Les plantes, êtres supérieurs

Première humiliation, mais ça ne s’arrête pas là, les gènes présents chez les plantes terrestres eucaryotes sont incroyablement proches dans leur séquence de leurs homologues eucaryotes animaux. Les protéines en dérivant sont extrêmement similaires. Sauf que les plantes ont aussi la propriété d’être autotrophes vis-à-vis du carbone de l’azote et du soufre et qu’elles ont donc une plasticité de croissance incomparablement supérieure à celle des animaux et ceci est probablement en relation avec leur plus grand nombre de gène. Ce sont deux exemples simples explicitant la supériorité des plantes sur les animaux en ce qui concerne les aspects fonctionnels et métaboliques.

On rétorquera oui, mais les plantes n’ont pas de sensibilité, pas de mode de communication. Ce dernier point est faux les plantes communiquent entre elles de façon fort différente des systèmes animaux mais elles communiquent. On sait par exemple que lorsqu’une plante est attaquée par un pathogène (champignon, virus), elle émet des composés volatiles gazeux (terpènes éthylène) qui signalent aux plantes adjacentes l’attaque dont elle est l’objet et les voisines mettent en route des systèmes de défense. On sait aussi qu’elles émettent des molécules spécifiques pour recruter des pollinisateurs animaux qui facilitent leur reproduction. Nous n’en sommes encore probablement qu’aux balbutiements de la compréhension de ces phénomènes de communication entre plantes et aussi entre les plantes et d’autres formes de vie.

Ces considérations biologiques aboutissent à la conclusion suivante : bien que les plantes nous apparaissent extrêmement différentes en réalité elles sont beaucoup plus proches de nous qu’on ne le pense (les arbres phylogénétiques le montrent d’ailleurs) et elles ne sont en aucun cas des êtres inférieurs, cette notion n’ayant d’ailleurs pas de sens au niveau biologique. Il s’ensuit que lorsqu’on se nourrit exclusivement de végétaux on tue de la vie tout autant qu’en ayant une alimentation carnée. Ceci est d’ailleurs reconnu dans certaines branches de la culture indienne où l’on recommande de ne manger que les parties non vitales de la plante en lui permettant de continuer son cycle de vie.

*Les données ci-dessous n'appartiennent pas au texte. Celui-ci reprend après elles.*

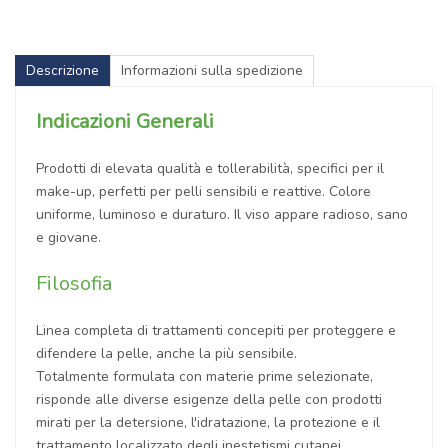
Descrizione
Informazioni sulla spedizione
Indicazioni Generali
Prodotti di elevata qualità e tollerabilità, specifici per il
make-up, perfetti per pelli sensibili e reattive. Colore
uniforme, luminoso e duraturo. Il viso appare radioso, sano
e giovane.
Filosofia
Linea completa di trattamenti concepiti per proteggere e
difendere la pelle, anche la più sensibile.
Totalmente formulata con materie prime selezionate,
risponde alle diverse esigenze della pelle con prodotti
mirati per la detersione, l'idratazione, la protezione e il
trattamento localizzato degli inestetismi cutanei.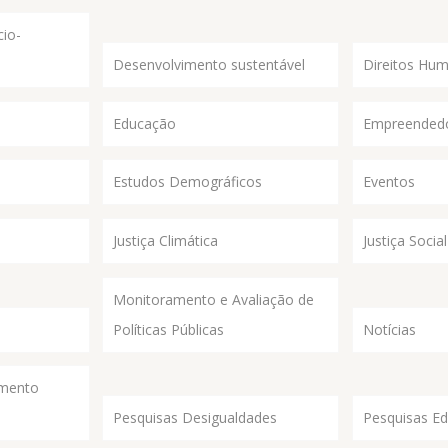
io-
Desenvolvimento sustentável
Direitos Hu
Educação
Empreended
Estudos Demográficos
Eventos
Justiça Climática
Justiça Social
Monitoramento e Avaliação de
Políticas Públicas
Notícias
imento
Pesquisas Desigualdades
Pesquisas E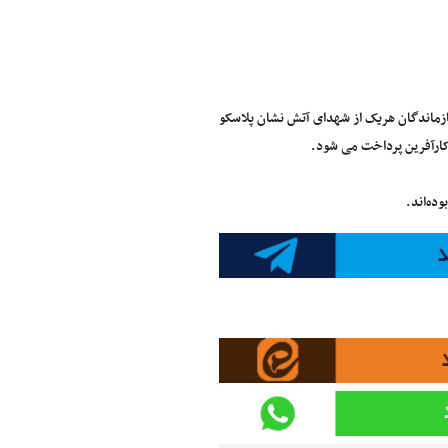
 همتی از پرداخت حدود ۴۱۳ میلیون تومان دیه به بازماندگان هریک از شهدای آتش نشان پلاسکو
ارآفرین پرداخت می شود.
ده‌اند.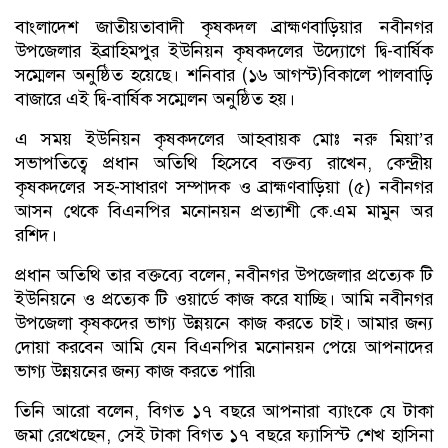
বাংলাদেশ জাতীয়তাবাদী কৃষকদল ব্রাহ্মণবাড়িয়ার নবীনগর
উপজেলার ইব্রাহিমপুর ইউনিয়ন কৃষকদলের উদ্যোগে দ্বি-বার্ষিক
সম্মেলন অনুষ্ঠিত হয়েছে। শনিবার (১৬ আগস্ট)বিকালে পালবাড়ি
বাজারে এই দ্বি-বার্ষিক সম্মেলন অনুষ্ঠিত হয়।
এ সময় ইউনিয়ন কৃষকদলের আহবায়ক মোঃ নরু মিয়া’র
সভাপতিত্বে প্রধান অতিথি হিসেবে বক্তব্য রাখেন, কেন্দ্রীয়
কৃষকদলের সহ-সাধারণ সম্পাদক ও ব্রাহ্মণবাড়িয়া (৫) নবীনগর
আসন থেকে বিএনপির মনোনয়ন প্রত্যাশী কে.এম মামুন অর
রশিদ।
প্রধান অতিথি তার বক্তব্যে বলেন, নবীনগর উপজেলার প্রত্যেক টি
ইউনিয়নে ও প্রত্যেক টি ওয়ার্ডে কাজ করে যাচ্ছি। আমি নবীনগর
উপজেলা কৃষকদের ভাগ্য উন্নয়নে কাজ করতে চাই। আমার জন্য
দোয়া করবেন আমি যেন বিএনপির মনোনয়ন পেয়ে আপনাদের
ভাগ্য উন্নয়নের জন্য কাজ করতে পারি৷
তিনি আরো বলেন, বিগত ১৭ বছরে আপনারা ব্যাংকে যে টাকা
জমা রেখেছেন, সেই টাকা বিগত ১৭ বছরে ফ্যাসিস্ট শেখ হাসিনা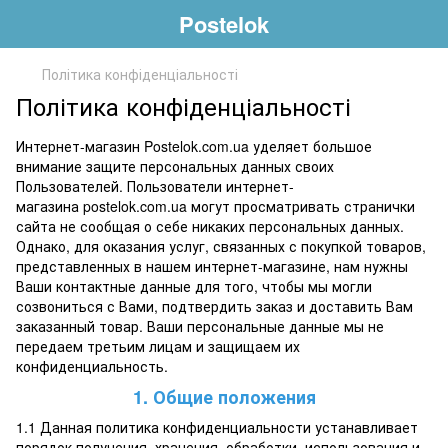
Postelok
Політика конфіденціальності
Політика конфіденціальності
Интернет-магазин Postelok.com.ua уделяет большое
внимание защите персональных данных своих
Пользователей. Пользователи интернет-
магазина postelok.com.ua могут просматривать странички
сайта не сообщая о себе никаких персональных данных.
Однако, для оказания услуг, связанных с покупкой товаров,
представленных в нашем интернет-магазине, нам нужны
Ваши контактные данные для того, чтобы мы могли
созвониться с Вами, подтвердить заказ и доставить Вам
заказанный товар. Ваши персональные данные мы не
передаем третьим лицам и защищаем их
конфиденциальность.
1. Общие положения
1.1 Данная политика конфиденциальности устанавливает
порядок получения, хранения, обработки, использования и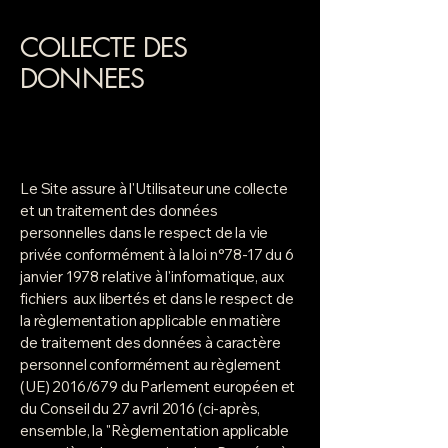
COLLECTE DES
DONNEES
Le Site assure à l'Utilisateur une collecte
et un traitement des données
personnelles dans le respect de la vie
privée conformément à la loi n°78-17 du 6
janvier 1978 relative à l'informatique, aux
fichiers aux libertés et dans le respect de
la règlementation applicable en matière
de traitement des données à caractère
personnel conformément au règlement
(UE) 2016/679 du Parlement européen et
du Conseil du 27 avril 2016 (ci-après,
ensemble, la "Règlementation applicable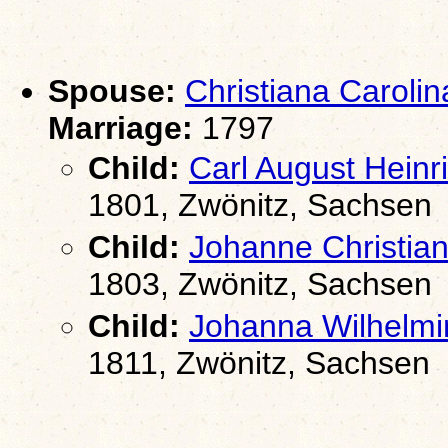
Spouse:
Christiana Carol
Marriage:
1797
Child:
Carl August Hei
1801, Zwönitz, Sachsen
Child:
Johanne Christ
1803, Zwönitz, Sachsen
Child:
Johanna Wilhel
1811, Zwönitz, Sachsen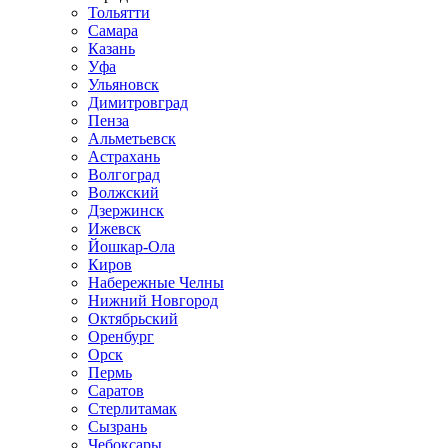
Тольятти
Самара
Казань
Уфа
Ульяновск
Димитровград
Пенза
Альметьевск
Астрахань
Волгоград
Волжский
Дзержинск
Ижевск
Йошкар-Ола
Киров
Набережные Челны
Нижний Новгород
Октябрьский
Оренбург
Орск
Пермь
Саратов
Стерлитамак
Сызрань
Чебоксары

Heureusement les plantes se régénèrent facilement après avoir perdu une partie de leurs organes… Du point de vue du biologiste il n’est ni plus éthique ni plus moral de se nourrir uniquement de végétaux qu’avec une alimentation mixte, dans les deux cas on détruit des êtres vivants pour en construite d’autres. C’est assez tristement la loi du plus fort qui prévaut pour la nutrition mais c’est aussi comme cela que nous survivons, il faut en payer le tribut moral. Une supériorité de l’humanité est que nous soyons peut-être les seuls à pouvoir appréhender ce dilemme mais c’est c’est aussi notre grande faiblesse.